Figure 8.

Effects of LV, HS, and MetA on ACC and AMP-activated kinase (AMPK) phosphorylation in liver tissue of obese mice fed HFD. Quantification of proteins in immunoblot (A). A representative blot is shown (A, upper), Densitometric analyses of p-ACC and ACC, and p-AMPK and AMPK (A, lower) in liver.

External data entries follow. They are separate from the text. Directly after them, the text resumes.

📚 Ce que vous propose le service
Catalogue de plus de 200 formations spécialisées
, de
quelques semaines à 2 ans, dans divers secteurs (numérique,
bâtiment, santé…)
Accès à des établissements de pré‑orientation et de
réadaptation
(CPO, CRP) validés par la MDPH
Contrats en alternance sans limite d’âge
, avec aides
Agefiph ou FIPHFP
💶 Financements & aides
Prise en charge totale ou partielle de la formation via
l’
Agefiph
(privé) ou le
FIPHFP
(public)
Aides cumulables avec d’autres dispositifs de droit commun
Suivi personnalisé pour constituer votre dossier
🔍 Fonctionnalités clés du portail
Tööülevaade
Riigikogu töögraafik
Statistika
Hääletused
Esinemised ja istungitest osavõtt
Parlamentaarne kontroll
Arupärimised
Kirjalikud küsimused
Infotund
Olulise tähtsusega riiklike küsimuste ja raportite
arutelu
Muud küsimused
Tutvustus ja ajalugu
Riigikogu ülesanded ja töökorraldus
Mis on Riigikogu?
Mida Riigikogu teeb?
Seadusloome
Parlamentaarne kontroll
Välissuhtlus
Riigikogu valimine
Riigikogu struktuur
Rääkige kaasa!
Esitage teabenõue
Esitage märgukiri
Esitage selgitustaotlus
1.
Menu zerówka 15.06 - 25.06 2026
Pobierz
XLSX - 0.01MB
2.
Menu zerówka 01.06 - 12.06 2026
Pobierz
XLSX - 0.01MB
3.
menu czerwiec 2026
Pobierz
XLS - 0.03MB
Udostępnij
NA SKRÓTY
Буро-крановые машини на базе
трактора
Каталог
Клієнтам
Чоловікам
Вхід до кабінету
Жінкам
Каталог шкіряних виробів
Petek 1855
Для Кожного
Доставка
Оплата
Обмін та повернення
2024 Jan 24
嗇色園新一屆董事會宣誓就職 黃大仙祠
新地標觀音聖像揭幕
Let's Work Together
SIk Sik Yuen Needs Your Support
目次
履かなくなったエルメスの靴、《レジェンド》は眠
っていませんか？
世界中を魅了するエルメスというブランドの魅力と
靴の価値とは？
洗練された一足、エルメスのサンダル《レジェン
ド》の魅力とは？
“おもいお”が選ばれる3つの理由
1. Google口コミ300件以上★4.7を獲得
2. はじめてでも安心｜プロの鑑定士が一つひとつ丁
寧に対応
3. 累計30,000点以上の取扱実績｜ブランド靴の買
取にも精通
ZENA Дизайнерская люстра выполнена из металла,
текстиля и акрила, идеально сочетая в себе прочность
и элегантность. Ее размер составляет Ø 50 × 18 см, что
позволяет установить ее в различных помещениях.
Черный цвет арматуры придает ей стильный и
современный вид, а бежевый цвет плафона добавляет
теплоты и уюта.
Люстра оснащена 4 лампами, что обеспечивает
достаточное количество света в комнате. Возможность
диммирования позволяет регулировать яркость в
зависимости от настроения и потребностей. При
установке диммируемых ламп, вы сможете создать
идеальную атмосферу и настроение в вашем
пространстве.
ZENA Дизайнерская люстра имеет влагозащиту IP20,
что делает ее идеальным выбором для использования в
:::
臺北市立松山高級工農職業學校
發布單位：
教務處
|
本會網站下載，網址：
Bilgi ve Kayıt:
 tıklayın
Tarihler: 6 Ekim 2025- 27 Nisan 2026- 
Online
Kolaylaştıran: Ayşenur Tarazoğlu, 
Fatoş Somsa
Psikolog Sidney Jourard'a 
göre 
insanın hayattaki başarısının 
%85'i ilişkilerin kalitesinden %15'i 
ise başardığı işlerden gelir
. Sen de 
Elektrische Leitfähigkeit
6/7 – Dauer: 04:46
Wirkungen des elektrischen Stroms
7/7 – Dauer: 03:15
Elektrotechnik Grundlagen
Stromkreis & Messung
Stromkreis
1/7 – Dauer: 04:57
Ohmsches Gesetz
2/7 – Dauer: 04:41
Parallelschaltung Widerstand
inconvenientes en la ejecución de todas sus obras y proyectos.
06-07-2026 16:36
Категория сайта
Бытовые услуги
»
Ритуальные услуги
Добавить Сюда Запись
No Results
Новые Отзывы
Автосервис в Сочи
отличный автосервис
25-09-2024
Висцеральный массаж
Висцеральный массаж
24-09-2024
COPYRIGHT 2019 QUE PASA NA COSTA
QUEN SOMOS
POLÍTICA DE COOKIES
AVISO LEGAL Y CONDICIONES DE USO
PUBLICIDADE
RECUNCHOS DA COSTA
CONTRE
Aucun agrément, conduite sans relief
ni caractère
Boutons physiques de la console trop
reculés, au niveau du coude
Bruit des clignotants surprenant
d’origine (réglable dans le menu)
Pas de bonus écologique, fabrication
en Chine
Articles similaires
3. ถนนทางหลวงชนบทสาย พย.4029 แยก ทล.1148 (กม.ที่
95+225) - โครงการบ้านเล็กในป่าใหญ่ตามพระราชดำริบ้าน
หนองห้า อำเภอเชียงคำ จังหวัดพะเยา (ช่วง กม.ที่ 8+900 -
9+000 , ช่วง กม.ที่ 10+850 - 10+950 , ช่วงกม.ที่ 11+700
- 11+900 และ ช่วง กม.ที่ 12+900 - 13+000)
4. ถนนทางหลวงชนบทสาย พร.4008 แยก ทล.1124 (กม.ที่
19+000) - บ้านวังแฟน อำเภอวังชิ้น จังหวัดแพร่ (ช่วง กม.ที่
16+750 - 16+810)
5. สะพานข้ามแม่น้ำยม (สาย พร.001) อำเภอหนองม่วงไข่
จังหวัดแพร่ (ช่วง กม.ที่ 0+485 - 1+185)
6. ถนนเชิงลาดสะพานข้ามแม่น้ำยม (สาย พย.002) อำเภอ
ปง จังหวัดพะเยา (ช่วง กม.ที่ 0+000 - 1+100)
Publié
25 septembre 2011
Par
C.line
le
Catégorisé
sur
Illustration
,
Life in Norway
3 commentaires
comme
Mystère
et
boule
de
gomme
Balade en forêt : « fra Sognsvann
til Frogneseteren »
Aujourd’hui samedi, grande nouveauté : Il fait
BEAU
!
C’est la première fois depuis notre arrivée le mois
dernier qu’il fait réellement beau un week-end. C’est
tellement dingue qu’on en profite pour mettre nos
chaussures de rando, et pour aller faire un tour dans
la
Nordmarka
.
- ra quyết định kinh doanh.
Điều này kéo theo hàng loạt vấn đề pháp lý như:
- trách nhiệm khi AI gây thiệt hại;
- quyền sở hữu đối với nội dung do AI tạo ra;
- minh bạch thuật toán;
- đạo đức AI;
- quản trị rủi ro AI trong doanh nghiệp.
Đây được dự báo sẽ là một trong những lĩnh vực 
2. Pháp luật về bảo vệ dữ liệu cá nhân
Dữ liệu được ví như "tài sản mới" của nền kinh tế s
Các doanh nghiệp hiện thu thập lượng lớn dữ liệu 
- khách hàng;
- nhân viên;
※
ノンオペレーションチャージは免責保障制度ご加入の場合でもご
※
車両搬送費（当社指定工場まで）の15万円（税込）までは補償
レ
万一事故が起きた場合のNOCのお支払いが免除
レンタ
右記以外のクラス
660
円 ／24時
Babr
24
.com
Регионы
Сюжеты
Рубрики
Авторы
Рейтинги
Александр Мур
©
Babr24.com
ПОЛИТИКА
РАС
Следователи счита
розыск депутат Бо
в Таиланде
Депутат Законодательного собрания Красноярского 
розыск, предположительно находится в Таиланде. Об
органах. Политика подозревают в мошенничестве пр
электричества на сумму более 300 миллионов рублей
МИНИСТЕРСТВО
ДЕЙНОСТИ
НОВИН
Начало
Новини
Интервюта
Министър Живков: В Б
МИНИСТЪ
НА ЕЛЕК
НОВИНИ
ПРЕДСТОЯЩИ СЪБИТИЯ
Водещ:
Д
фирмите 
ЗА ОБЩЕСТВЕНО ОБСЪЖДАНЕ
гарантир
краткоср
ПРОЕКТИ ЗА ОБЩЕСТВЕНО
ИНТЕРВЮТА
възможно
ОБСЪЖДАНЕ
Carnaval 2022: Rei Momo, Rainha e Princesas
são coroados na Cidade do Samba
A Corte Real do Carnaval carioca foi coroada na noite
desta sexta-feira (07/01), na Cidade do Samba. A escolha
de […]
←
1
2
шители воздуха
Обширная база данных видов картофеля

Relative signal strength of AMPK, p-AMPK, ACC, p-ACC, and internal control (β-actin) was quantified for each band and the relative expression levels of quantification of proteins were calculated as a ratio to HFD-HFD gene expression. mRNA expression levels of lipogenesis (B) and fatty acid oxidation (C)-related genes were analyzed using qPCR. HFD, 60% high-fat-diet control group; HFD + GC_245, HFD contains Garcinia cambogia extract (245 mg/kg)-fed group; HFD + LV_100, HFD contains lemon verbena extract (100 mg/kg)-fed group; HFD + HS_100, HFD contains Hibiscus flower extract (100 mg/kg)-fed group; HFD + MetA_50, HFD contains the MetA-mixed extract of lemon verbena plus Hibiscus flower (50 mg/kg)-fed group; HFD + MetA_100, HFD contains the MetA-mixed extract of lemon verbena plus Hibiscus flower (100 mg/kg)-fed group. Values are expressed as means ± SEM (n = 10). ^a–d Values within arrow with different letters are significantly different from each other at p < 0.05 as determined using Turkey’s multiple-range test.